[Opening THE RECORDS section]

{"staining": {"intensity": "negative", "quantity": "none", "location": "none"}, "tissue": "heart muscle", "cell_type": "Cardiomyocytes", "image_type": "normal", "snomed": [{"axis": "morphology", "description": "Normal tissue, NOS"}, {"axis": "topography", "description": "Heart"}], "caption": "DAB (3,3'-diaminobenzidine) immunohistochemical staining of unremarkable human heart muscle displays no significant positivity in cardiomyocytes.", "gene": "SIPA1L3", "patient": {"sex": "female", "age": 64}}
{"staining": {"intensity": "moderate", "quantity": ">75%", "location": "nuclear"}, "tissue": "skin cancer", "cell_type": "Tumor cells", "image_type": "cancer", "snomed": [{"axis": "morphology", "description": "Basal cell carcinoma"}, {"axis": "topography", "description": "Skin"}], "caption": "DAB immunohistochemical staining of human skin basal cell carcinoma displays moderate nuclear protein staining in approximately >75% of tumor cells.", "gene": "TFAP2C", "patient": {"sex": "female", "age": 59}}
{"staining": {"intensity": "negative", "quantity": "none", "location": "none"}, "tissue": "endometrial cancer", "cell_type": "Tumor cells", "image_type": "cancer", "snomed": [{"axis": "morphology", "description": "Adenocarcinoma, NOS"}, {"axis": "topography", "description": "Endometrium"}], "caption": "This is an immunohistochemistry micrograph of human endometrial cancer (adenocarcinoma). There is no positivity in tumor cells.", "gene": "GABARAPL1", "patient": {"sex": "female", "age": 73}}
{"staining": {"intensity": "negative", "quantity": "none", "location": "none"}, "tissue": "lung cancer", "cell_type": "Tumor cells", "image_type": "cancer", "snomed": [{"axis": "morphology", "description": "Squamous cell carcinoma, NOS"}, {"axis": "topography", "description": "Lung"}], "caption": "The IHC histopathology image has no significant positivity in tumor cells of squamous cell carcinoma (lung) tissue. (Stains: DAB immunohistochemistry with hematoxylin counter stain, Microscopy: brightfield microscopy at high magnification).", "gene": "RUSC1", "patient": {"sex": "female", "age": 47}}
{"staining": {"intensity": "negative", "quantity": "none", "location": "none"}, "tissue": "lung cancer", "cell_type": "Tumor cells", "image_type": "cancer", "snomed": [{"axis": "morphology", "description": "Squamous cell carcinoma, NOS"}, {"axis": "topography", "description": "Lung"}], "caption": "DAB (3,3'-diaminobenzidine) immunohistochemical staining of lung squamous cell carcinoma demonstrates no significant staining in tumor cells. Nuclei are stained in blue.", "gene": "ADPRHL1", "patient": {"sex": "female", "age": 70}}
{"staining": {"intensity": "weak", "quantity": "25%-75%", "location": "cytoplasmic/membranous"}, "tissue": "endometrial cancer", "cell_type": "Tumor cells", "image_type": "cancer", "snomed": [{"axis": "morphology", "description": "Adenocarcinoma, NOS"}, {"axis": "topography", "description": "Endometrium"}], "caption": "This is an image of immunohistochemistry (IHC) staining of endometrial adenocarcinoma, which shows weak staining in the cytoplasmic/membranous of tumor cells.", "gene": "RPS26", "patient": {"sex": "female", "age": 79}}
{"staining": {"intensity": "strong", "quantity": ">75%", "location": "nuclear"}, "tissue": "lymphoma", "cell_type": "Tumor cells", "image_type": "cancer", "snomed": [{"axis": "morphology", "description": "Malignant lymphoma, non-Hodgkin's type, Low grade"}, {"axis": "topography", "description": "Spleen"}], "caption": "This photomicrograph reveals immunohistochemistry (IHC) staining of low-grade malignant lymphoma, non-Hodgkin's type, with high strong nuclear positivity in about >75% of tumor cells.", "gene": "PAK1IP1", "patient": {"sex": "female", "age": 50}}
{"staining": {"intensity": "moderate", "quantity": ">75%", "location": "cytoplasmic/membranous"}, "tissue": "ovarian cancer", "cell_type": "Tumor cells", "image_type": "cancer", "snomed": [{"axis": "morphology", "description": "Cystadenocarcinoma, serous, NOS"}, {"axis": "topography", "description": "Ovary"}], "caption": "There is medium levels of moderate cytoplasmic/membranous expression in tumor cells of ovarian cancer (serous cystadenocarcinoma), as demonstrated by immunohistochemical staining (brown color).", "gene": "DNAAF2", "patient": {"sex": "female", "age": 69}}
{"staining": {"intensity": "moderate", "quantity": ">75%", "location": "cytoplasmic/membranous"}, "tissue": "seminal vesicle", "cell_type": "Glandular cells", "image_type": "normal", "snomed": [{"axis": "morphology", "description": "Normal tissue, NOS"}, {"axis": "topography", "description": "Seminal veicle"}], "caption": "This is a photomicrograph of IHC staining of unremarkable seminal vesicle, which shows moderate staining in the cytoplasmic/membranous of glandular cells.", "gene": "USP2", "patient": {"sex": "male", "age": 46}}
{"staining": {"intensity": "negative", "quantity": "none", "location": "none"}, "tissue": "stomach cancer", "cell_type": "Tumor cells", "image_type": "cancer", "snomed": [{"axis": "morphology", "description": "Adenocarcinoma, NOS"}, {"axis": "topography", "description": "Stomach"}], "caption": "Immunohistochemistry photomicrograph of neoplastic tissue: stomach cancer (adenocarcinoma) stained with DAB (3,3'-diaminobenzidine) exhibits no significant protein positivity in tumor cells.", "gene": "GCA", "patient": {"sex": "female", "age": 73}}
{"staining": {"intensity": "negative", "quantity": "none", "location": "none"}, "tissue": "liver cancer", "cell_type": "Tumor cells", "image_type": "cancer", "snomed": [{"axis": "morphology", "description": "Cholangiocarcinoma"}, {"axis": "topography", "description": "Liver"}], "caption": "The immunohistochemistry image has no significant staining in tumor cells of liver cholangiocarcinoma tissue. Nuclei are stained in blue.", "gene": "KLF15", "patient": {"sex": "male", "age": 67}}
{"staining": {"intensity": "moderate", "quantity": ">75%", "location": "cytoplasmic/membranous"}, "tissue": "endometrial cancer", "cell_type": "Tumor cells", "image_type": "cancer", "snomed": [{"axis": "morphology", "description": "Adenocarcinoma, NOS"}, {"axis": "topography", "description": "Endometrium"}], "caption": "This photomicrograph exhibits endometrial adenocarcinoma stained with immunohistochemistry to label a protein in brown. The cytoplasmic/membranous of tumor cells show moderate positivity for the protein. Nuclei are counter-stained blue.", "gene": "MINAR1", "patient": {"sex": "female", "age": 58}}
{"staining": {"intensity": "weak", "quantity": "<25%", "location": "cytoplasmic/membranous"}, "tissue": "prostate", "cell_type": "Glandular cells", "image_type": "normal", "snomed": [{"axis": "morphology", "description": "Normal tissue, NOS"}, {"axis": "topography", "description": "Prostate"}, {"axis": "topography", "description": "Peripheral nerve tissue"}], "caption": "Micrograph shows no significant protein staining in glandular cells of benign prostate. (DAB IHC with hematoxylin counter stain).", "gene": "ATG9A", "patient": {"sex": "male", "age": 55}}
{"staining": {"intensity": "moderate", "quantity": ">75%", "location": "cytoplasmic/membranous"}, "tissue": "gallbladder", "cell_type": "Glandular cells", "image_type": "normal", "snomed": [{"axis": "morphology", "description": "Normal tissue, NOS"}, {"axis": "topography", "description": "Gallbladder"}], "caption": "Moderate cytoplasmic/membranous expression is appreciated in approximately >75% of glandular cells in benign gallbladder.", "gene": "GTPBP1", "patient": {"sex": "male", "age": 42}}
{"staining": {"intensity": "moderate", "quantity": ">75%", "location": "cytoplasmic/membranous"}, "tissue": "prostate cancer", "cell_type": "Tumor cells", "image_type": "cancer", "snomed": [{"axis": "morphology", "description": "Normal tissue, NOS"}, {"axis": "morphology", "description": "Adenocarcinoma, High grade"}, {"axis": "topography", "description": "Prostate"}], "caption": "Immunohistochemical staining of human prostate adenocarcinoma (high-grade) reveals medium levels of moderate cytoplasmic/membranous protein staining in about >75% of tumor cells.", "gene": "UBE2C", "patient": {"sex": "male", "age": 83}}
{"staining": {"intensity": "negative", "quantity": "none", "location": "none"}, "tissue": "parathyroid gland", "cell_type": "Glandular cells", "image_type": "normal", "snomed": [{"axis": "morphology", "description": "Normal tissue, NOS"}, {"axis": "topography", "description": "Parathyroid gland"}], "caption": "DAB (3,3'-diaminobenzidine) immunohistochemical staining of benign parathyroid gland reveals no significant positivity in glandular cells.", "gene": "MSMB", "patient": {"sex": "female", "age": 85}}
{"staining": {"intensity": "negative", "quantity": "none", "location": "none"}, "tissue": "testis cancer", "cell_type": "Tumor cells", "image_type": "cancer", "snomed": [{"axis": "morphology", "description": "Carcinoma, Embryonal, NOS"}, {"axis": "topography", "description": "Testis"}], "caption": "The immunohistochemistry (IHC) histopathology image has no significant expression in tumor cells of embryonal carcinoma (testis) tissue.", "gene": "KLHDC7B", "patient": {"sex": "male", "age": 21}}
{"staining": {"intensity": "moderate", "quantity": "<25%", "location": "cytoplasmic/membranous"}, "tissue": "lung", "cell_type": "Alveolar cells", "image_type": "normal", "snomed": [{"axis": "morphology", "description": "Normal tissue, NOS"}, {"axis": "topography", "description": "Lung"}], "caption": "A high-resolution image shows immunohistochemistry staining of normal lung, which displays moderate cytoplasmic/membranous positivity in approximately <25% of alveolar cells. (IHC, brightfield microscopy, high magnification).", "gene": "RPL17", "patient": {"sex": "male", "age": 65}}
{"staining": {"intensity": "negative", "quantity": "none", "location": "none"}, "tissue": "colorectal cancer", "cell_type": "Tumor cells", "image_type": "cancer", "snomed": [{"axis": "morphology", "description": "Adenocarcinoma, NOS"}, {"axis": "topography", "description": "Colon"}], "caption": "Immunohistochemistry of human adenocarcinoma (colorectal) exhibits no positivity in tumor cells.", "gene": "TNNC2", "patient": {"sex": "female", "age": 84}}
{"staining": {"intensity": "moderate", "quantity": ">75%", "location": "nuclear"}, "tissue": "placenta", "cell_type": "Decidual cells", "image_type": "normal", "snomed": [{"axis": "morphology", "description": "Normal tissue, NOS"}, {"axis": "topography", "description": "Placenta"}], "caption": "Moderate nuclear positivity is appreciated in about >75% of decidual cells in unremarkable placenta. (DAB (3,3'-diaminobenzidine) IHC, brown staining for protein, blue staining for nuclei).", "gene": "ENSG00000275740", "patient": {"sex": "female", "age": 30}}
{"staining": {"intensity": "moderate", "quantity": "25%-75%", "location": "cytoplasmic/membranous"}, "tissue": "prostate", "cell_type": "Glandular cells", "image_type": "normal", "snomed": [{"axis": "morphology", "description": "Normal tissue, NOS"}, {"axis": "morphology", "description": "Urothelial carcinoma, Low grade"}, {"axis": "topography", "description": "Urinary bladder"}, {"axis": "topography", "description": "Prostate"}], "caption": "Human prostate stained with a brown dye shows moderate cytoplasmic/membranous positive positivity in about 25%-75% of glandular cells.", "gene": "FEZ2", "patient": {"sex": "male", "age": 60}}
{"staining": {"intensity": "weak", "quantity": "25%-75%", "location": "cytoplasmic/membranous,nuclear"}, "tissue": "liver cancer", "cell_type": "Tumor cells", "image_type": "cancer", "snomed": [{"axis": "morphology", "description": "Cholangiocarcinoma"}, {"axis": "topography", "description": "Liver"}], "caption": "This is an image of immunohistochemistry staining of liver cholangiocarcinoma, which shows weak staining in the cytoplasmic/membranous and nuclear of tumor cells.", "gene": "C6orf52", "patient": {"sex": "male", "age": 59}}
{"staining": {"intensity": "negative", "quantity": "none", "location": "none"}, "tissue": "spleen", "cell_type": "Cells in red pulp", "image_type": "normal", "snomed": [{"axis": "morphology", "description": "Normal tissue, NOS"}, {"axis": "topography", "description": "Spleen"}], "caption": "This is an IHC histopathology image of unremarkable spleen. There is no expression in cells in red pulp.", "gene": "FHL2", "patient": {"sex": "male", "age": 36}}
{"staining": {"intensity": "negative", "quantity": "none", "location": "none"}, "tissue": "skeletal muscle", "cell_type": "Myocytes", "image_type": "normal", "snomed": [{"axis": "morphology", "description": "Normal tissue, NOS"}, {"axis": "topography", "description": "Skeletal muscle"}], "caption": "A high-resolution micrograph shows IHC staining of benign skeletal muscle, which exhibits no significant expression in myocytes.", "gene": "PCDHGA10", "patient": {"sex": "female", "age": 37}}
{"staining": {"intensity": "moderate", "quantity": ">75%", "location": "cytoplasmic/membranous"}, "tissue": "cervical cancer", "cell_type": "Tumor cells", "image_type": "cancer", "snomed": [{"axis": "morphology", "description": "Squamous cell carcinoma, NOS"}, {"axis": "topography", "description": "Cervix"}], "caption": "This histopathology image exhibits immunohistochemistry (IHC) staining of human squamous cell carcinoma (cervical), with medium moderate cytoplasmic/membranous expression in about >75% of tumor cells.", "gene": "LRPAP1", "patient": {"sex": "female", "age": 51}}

[Closing THE RECORDS section]

ASSIGNMENT:
Using the material above, quote the first line and each line after it, stopping at and including the line that holds "cells of squamous".

EXERCISE ANSWER:
{"staining": {"intensity": "negative", "quantity": "none", "location": "none"}, "tissue": "heart muscle", "cell_type": "Cardiomyocytes", "image_type": "normal", "snomed": [{"axis": "morphology", "description": "Normal tissue, NOS"}, {"axis": "topography", "description": "Heart"}], "caption": "DAB (3,3'-diaminobenzidine) immunohistochemical staining of unremarkable human heart muscle displays no significant positivity in cardiomyocytes.", "gene": "SIPA1L3", "patient": {"sex": "female", "age": 64}}
{"staining": {"intensity": "moderate", "quantity": ">75%", "location": "nuclear"}, "tissue": "skin cancer", "cell_type": "Tumor cells", "image_type": "cancer", "snomed": [{"axis": "morphology", "description": "Basal cell carcinoma"}, {"axis": "topography", "description": "Skin"}], "caption": "DAB immunohistochemical staining of human skin basal cell carcinoma displays moderate nuclear protein staining in approximately >75% of tumor cells.", "gene": "TFAP2C", "patient": {"sex": "female", "age": 59}}
{"staining": {"intensity": "negative", "quantity": "none", "location": "none"}, "tissue": "endometrial cancer", "cell_type": "Tumor cells", "image_type": "cancer", "snomed": [{"axis": "morphology", "description": "Adenocarcinoma, NOS"}, {"axis": "topography", "description": "Endometrium"}], "caption": "This is an immunohistochemistry micrograph of human endometrial cancer (adenocarcinoma). There is no positivity in tumor cells.", "gene": "GABARAPL1", "patient": {"sex": "female", "age": 73}}
{"staining": {"intensity": "negative", "quantity": "none", "location": "none"}, "tissue": "lung cancer", "cell_type": "Tumor cells", "image_type": "cancer", "snomed": [{"axis": "morphology", "description": "Squamous cell carcinoma, NOS"}, {"axis": "topography", "description": "Lung"}], "caption": "The IHC histopathology image has no significant positivity in tumor cells of squamous cell carcinoma (lung) tissue. (Stains: DAB immunohistochemistry with hematoxylin counter stain, Microscopy: brightfield microscopy at high magnification).", "gene": "RUSC1", "patient": {"sex": "female", "age": 47}}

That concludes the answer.